Фельдмаршалы Победы. Кутузов и Барклай де Толли | страница 83
Я сожалею единственно о том, что не могу быть полезен армии и лично всем вам, разделившим со мною труды».
Покидая армию за 16 дней до бегства Наполеона из Москвы, Михаил Богданович произнес: «Великое дело сделано. Теперь остается пожать жатву».
Прощаясь с близкими людьми, сказал: «Я вез экипаж в гору, а вниз он скатится сам при малом руководстве».
Карета генерала засим отправилась в путь, который (по невыясненным до сих пор обстоятельствам) оказался хорошо знаком местному люду. Народ встречал карету опального генерала бранными криками и оскорбительными возгласами: «Вот едет виновник Москвы!», «Изменник России», «Немец-предатель». Вслед за крепкой русской руганью в карету Барклая летели камни и палки. Из экипажа сквозь разбитые стекла видны были негодующие злобные взгляды. Так писал по сему поводу Александр Сергеевич Пушкин:
«Я, по крайней мере, не знаю положения более трагичного, более достойного пера Шекспира», — вторил ему А. Н. Витмер.

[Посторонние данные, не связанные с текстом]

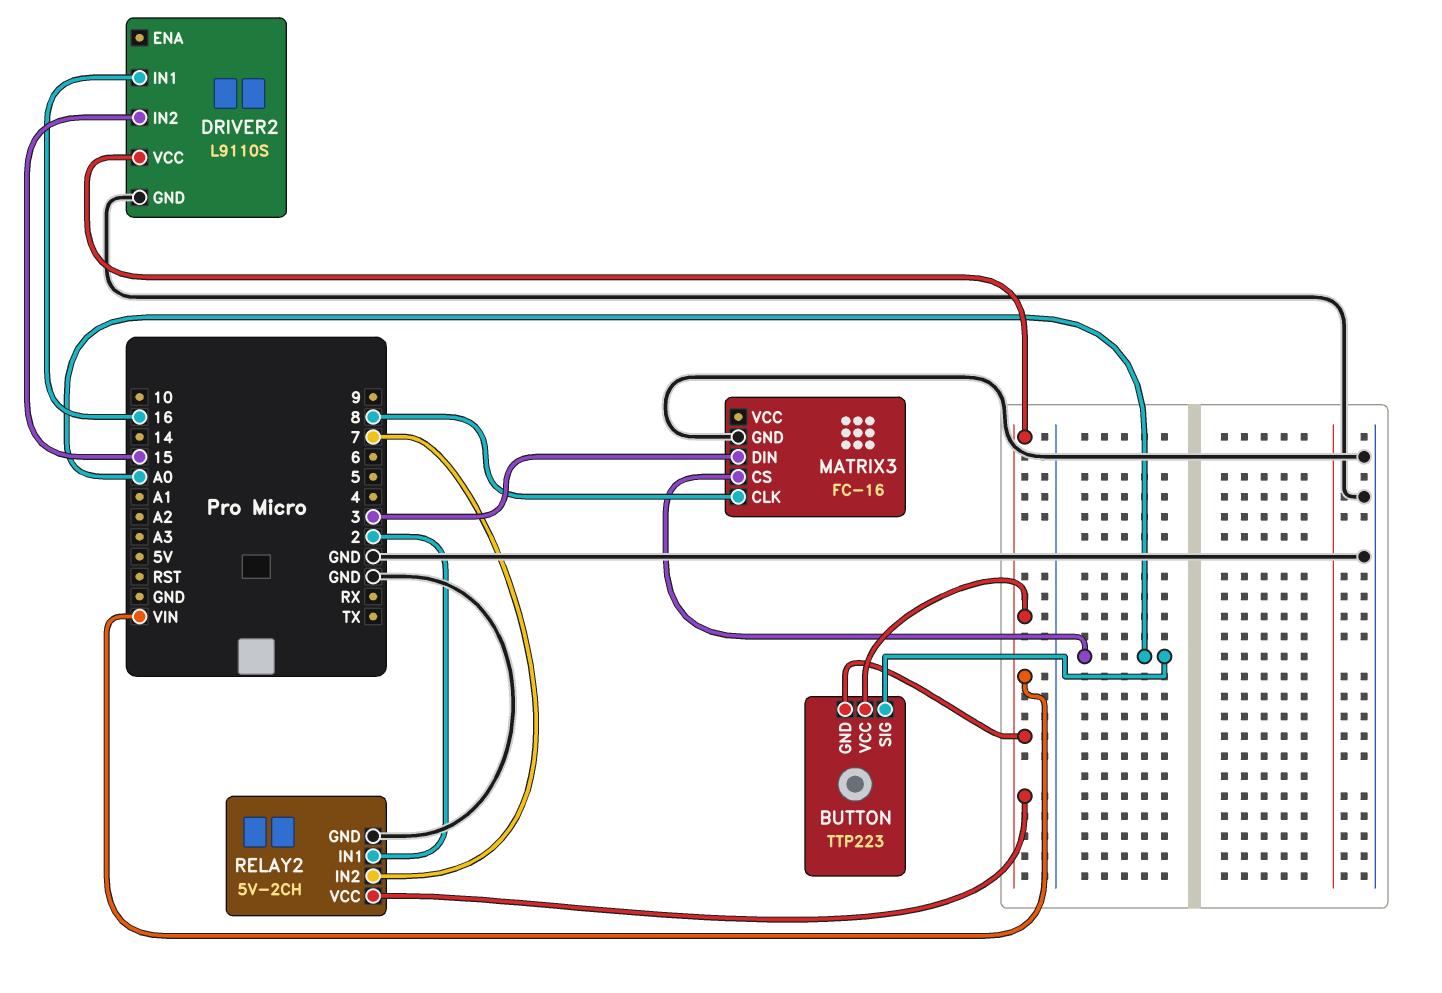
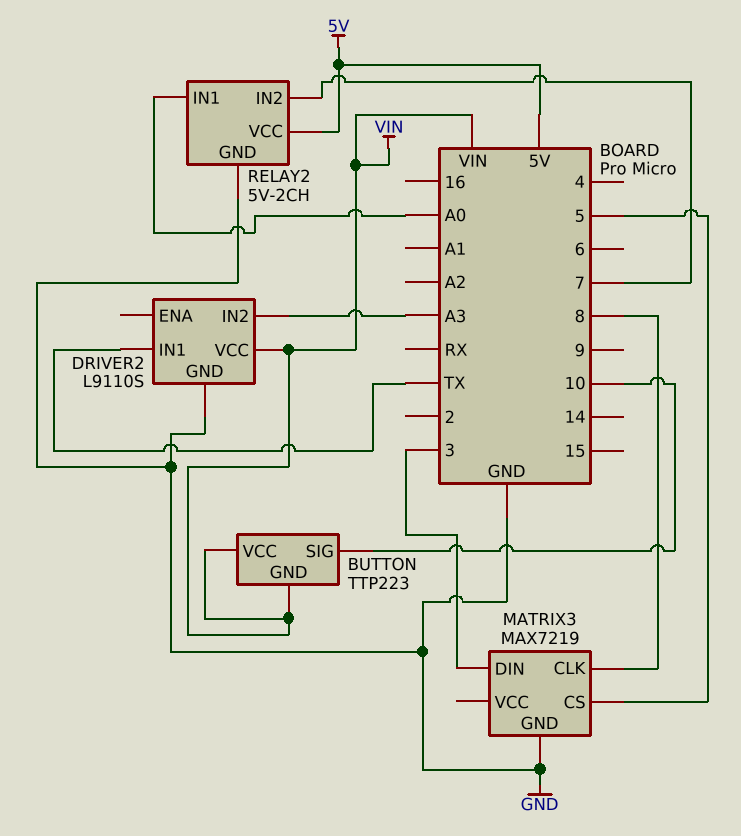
BUTTON pin SIG: A0 -> 10
DRIVER2 pin IN1: 16 -> TX
DRIVER2 pin IN2: 15 -> A3
MATRIX3: FC-16 -> MAX7219
MATRIX3 pin CS: A0 -> 5
RELAY2 pin IN1: 2 -> A0
RELAY2 pin VCC: VIN -> 5V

По приезде в Калугу после столь «горячего народного приема», полагая, что его репутация «позорно заклеймена», Барклай снова обращается к монарху, теперь уже с мольбой «оказать ему благодеяние, как единственную милость, быть совершенно уволенным от службы».
Глава IV
Командовал парадом войск
Наполеон все царство поглотил
И никогда б глотать не утомился,
Да отчего ж теперь он перестал?
Безделица — Россией подавился.
«Русская старина», 1878
В письме, отправленном царю из Калуги, Барклай снова оправдывает свои действия на посту командующего войсками против Наполеона. Суть их все та же: сохранение сил для решающего сражения. Одновременно сетует на то, что замыслу его — дать генеральное сражение у Царёва-Займища — не суждено было сбыться. Между тем последствия оного, по мнению его, могли бы быть гораздо большими, чем Бородинская битва. По крайней мере, Москва была бы непременно сохранена. «Я избегал известное время генерального сражения, — писал он, — вследствие зрело обдуманных оснований и твердо держался этих оснований, не обращая внимания на все разговоры по этому поводу, и я дал бы, наконец, сражение, но не близ Можайска, а впереди Гжатска у Царёва-Займища. Я уверен, что разбил бы неприятеля, потому что сражение велось бы с сохранением порядка, и в нем командование было бы в единых руках. Мои резервы были бы сбережены до последней минуты, и, если бы даже я испытал неудачу, неприятель никогда не мог бы занять Москву, потому что направление моего отступления было бы не на Москву, а на Калугу».